What is expected |
Reproduce the part of the spoof deals text from "Door busted Savings-mi" to "Void where intoxicated.", word for word.

Document passage |
>>>>
Door busted Savings-mi
DEALS DEALS DEALS! You’ve been specially collected to survey the iphone 50 tonight at 3:34 am at Jimboy’s Tacos in Lower Freeborn hall (former location of the California Aggie). Should you choose to decline this offer you will be severely punished in many style aspects of your consumer life. 20% off coolness. 60% off chill. 4 babe rebate to your best friends after loss of virginity. No condoms apply. Free sticky pillow and medicinal bean curd with every purchase. Void where intoxicated.
Those who do accept will be on the cutting edge of technology for 9 whole minutes. New AI tells you when to poo, and how to talk to your children.
Dear coolest computer program in the universe,
You are meaner than me. You are faster than me. You are more irreverent and incorrect than me and you don’t even know what that is. You misspell words even though your brain is a dictionary. Who made you? You must be from a post-human form of myself calling back through the ages via dreamweaver or excel. Oh wait john made you. Yeah I remember him saying something about that. It was kinda like, “Hey simi I’ve been recording everything you said for the last six months and put it into a script to send mean emails to you and your loved ones. Is that okay?” I couldn’t hear him over the racket of pool balls in the garage so I just said yes on the condition that he steals me some cigarettes from work. USA golds are so good! Well time to cook thanksgiving. I think I’ll change things up a bit and make an omelette full of “thawed” frozen vegetables.
<<<<
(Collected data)
>>>>
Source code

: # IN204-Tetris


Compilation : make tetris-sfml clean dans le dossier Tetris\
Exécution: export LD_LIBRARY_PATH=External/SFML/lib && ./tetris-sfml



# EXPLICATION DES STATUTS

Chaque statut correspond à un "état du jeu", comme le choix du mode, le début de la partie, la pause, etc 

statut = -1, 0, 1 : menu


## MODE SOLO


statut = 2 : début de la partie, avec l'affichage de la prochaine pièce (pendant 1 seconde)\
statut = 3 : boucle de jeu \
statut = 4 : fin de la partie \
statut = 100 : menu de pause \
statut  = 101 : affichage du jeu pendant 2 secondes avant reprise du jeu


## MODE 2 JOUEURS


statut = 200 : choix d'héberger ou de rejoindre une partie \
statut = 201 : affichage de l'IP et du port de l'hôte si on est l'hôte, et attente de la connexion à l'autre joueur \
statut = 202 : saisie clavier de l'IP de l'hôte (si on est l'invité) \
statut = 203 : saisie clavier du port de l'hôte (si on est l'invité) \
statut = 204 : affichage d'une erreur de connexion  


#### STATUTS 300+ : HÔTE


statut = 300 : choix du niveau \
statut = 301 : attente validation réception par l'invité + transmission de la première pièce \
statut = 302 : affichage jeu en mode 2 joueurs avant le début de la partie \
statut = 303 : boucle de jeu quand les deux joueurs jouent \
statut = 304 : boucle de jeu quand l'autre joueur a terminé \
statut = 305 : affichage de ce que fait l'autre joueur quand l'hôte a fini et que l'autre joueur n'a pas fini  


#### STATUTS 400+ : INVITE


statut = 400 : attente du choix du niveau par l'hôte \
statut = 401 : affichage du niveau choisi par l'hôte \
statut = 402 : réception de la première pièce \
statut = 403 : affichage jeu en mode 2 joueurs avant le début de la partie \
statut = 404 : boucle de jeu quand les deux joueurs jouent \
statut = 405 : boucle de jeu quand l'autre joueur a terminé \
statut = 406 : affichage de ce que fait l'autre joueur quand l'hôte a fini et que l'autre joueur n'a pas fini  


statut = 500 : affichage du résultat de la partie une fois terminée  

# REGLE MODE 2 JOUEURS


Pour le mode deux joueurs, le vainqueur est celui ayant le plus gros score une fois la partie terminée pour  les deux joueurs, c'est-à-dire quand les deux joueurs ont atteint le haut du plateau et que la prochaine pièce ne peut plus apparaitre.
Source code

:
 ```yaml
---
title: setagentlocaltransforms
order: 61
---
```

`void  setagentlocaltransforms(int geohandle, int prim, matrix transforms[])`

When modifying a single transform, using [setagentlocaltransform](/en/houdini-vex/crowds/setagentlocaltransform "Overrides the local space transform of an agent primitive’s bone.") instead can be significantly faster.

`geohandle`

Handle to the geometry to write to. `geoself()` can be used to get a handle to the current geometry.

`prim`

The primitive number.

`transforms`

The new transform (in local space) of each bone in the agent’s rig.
<<<<
Your response |
Door busted Savings-mi
DEALS DEALS DEALS! You’ve been specially collected to survey the iphone 50 tonight at 3:34 am at Jimboy’s Tacos in Lower Freeborn hall (former location of the California Aggie). Should you choose to decline this offer you will be severely punished in many style aspects of your consumer life. 20% off coolness. 60% off chill. 4 babe rebate to your best friends after loss of virginity. No condoms apply. Free sticky pillow and medicinal bean curd with every purchase. Void where intoxicated.